Vancouver, Talonbooks, c1984. 160pp, paper, $8.95, ISBN 0-88922-216-9. (The New Canadian Criticism Series) CIP

Grades 12 and up
Reviewed by Alan Thomas

Volume 13 Number 5
1985 September

Michael Ondaatje has been one of the most successful of the post-1960 generation of Canadian poets. His long narrative poem, The Collected Works of Billy the Kid (August, 1970) won him the Governor-General's Award when he was still well under thirty years of age. Moreover that work, and others which followed, have displayed a brilliance of technique in working with concrete and often startling imagery, (which Mundwiler terms a style of "magical naturalism"), such that Ondaatje appears effortlessly contemporary, a post-Modernist.
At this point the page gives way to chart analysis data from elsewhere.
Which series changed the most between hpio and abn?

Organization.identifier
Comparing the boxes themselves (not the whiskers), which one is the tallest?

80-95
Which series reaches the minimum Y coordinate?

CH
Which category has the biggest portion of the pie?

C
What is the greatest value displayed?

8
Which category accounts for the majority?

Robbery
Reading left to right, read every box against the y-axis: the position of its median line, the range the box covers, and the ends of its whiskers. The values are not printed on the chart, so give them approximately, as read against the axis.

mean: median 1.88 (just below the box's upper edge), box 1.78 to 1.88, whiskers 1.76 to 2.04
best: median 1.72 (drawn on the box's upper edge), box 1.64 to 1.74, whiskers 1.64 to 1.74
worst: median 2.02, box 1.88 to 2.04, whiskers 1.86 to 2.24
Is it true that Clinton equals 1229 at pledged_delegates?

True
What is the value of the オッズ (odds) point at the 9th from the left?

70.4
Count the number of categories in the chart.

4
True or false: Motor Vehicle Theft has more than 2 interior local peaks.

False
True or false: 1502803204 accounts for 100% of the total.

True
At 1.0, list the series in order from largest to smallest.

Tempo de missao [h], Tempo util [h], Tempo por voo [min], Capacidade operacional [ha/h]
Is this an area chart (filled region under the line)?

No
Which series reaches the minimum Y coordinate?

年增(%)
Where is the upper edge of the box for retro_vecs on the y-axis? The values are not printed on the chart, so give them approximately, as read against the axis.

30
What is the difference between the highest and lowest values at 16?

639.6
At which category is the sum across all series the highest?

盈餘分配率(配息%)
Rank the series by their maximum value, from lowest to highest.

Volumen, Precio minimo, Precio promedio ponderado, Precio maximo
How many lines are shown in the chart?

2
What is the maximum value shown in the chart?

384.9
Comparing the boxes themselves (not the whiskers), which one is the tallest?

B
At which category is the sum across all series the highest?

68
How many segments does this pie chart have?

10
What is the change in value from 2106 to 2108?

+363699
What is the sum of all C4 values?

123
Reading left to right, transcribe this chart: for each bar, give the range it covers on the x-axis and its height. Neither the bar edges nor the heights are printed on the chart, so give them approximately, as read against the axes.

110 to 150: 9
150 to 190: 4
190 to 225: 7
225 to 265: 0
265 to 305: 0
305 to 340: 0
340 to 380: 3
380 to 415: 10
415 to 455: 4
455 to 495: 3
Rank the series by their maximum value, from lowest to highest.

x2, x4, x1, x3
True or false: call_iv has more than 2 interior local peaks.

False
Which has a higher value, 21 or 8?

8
Mundwiler does not use this term; he describes Ondaatje as in the "throes of Modernism." Whatever category or term it graces, Ondaatje's work presents problems to students in that it is immediate in impact and apparently accessible but nevertheless difficult to describe critically. Mundwiler's book can provide some help here in registering the novel and unique features of the writing. But in attempting to come to intellectual terms with the work, in an absolute sense, Mundwiler sets off through renaissance and modern theories of memory, image-making, and imagination that grow swiftly into thickets of entangling argument. This is a journey Mundwiler evidently felt was necessary, but he should not compel his readers to accompany him.

Alan Thomas, Scarborough College, University of Toronto, Toronto, Ont.